Du und Emma, ihr kraxelt auf den Wagen. Vaclav wendet sein Gespann, zieht den Kopf zwischen die Mantelklappen und treidelt euch ostwärts. Niemals wendet er sich nach euch beiden um. Ihr hockt auf Heubunden, in Decken gehüllt, und haltet einander bei den Händen.

aus:
Erich Köhler

Blasmagorien

Spotless Verlag Berlin 1996

»DAS LIED VOM VATERLAND«

Vaterland, kein Feind soll dich gefährden!
Teures Land, das unsre Liebe trägt!
Denn es gibt kein andres Land auf Erden,
Wo das Herz so frei dem Menschen schlägt.
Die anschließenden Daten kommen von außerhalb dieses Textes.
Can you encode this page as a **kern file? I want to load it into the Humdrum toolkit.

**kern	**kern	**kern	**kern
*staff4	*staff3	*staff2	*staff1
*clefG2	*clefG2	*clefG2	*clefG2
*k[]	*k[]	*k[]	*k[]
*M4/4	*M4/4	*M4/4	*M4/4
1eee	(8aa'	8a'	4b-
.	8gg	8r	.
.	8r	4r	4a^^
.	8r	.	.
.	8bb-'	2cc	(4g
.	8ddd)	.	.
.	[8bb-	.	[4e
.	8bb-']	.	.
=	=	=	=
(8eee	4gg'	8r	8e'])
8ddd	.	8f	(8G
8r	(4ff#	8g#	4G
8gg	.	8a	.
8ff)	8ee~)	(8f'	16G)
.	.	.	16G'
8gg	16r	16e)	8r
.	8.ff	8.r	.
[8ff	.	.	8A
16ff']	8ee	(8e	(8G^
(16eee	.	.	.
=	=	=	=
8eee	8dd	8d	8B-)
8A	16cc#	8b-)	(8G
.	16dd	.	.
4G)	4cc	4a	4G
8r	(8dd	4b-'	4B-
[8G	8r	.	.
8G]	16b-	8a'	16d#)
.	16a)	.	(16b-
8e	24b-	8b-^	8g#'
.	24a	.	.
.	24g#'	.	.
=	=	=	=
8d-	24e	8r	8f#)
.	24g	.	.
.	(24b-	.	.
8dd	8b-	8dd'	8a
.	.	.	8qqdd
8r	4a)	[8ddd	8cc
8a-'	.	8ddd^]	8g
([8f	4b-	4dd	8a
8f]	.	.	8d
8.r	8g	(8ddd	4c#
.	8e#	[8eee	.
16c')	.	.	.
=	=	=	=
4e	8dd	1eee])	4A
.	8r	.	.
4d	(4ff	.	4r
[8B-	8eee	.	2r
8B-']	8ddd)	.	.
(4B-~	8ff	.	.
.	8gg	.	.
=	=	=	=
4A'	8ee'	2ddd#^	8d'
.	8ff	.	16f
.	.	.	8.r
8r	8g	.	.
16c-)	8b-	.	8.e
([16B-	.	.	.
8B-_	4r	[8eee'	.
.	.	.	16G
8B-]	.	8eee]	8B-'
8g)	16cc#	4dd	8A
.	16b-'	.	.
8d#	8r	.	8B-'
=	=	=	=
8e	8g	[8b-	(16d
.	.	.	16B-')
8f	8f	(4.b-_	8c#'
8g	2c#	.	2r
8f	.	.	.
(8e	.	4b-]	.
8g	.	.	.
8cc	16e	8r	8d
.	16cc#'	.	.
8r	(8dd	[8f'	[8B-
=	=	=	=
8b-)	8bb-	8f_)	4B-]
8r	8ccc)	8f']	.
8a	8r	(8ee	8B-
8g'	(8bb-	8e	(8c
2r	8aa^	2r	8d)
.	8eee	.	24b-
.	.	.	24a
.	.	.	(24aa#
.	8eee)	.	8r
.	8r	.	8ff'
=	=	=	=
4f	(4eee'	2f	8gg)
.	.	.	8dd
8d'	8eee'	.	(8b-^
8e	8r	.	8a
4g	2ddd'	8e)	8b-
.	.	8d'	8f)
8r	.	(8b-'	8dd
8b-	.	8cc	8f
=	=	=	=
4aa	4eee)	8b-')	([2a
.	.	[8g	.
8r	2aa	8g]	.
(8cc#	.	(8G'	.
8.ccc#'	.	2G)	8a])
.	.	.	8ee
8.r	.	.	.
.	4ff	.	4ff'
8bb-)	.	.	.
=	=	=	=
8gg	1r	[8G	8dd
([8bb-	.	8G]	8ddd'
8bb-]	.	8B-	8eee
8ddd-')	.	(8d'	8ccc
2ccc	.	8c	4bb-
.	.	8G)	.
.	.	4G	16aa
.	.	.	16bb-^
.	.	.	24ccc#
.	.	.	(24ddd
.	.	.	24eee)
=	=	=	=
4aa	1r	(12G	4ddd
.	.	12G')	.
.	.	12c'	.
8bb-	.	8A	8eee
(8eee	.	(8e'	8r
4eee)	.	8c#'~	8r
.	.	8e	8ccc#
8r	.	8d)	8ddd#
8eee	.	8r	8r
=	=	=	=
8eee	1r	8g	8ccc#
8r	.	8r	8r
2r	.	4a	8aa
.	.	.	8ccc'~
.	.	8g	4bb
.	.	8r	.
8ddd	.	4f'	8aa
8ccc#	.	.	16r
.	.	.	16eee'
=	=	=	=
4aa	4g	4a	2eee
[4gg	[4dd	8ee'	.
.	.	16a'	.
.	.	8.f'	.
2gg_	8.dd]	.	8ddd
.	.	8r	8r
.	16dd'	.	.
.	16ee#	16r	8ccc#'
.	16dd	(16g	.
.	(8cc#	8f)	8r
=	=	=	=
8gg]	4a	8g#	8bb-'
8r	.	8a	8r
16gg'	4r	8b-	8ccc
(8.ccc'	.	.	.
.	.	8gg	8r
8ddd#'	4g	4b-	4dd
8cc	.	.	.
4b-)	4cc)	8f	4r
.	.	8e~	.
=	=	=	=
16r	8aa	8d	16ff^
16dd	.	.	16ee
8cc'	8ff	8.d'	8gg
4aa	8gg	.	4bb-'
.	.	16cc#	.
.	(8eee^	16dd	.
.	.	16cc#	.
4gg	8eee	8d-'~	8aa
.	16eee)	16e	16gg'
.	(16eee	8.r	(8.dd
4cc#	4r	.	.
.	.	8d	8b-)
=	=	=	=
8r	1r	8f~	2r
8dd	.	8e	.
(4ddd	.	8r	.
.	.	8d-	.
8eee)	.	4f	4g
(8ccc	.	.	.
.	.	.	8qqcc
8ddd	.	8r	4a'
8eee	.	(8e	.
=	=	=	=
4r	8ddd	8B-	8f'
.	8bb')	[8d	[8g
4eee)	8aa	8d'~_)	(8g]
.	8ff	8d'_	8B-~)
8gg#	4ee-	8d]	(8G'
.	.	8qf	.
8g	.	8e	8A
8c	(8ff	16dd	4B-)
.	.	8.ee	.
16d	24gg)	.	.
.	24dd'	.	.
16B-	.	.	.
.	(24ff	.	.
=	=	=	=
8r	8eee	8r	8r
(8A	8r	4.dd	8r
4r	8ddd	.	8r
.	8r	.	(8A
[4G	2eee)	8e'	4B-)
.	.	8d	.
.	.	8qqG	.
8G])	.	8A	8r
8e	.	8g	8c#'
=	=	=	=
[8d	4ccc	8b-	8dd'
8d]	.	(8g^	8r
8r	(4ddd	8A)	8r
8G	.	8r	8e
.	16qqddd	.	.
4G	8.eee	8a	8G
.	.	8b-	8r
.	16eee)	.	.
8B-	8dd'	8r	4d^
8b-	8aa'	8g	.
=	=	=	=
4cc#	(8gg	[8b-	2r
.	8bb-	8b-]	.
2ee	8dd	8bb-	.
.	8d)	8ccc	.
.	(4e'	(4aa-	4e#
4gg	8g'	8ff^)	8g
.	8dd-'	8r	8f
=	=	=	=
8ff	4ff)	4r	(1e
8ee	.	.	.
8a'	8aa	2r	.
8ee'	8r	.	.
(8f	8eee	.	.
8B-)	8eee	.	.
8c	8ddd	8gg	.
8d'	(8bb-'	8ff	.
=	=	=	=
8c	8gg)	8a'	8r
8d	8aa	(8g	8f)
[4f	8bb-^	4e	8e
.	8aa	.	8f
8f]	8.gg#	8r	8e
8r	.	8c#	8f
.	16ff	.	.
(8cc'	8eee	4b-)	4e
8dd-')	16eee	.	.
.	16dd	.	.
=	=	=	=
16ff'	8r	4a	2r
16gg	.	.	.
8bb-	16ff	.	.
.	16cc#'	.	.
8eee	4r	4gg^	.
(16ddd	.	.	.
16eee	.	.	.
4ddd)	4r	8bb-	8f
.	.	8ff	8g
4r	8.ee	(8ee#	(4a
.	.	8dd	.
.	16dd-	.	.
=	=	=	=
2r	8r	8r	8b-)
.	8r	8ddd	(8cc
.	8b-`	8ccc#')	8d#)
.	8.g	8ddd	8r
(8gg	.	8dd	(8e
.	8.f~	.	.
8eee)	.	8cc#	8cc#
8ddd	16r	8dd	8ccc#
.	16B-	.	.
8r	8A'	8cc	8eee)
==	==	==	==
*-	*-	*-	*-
Vom Amur bis fern zum Donaustrande,
Von der Taiga bis zum Kaukasus,
Schreitet froh der Mensch in unsrem Lande,
Ward das Leben Wohlstand und Genuß.
Mächt'ge Kraft ist unserm Land entsprungen,
Mächtig wie die Wolga braust ins Meer.
Uberall die Bahn frei unsern Jungen!
Überall dem Alter Schutz und Ehr!

Vaterland, kein Feind ...

Herrlich liegt die Zukunft uns erschlossen.
Kühn erbaun wir unsre neue Welt.
Sagen wir das stolze Wort - Genossen -,
Fühlen wir, was uns zusammenhält.
Nicht mehr Haß der Rassen und Nationen!
Gleiches Recht für jeden, der hier schafft!
Uberall, wo unsre Völker wohnen,
Hat das Wort Genosse Klang und Kraft.

Vaterland, kein Feind ...

Atmet tief! Der Völker Frühlingsmorgen
Leuchtet hell, von Wolken ungetrübt,
Denn befreit von Sklavennot und Sorgen
Wuchs die Welt, die fröhlich lacht und liebt.
Aber drohn die feindlichen Banditen,
Wir sind da und wachsam und bereit
Dieses Land, wir werden es behüten.
Unser Herz gehört ihm allezeit.

Vaterland, kein Feind soll dich gefährden!
Teures Land, das unsre Liebe trägt!
Denn es gibt kein andres Land auf Erden,
Wo das Herz so frei dem Menschen schlägt.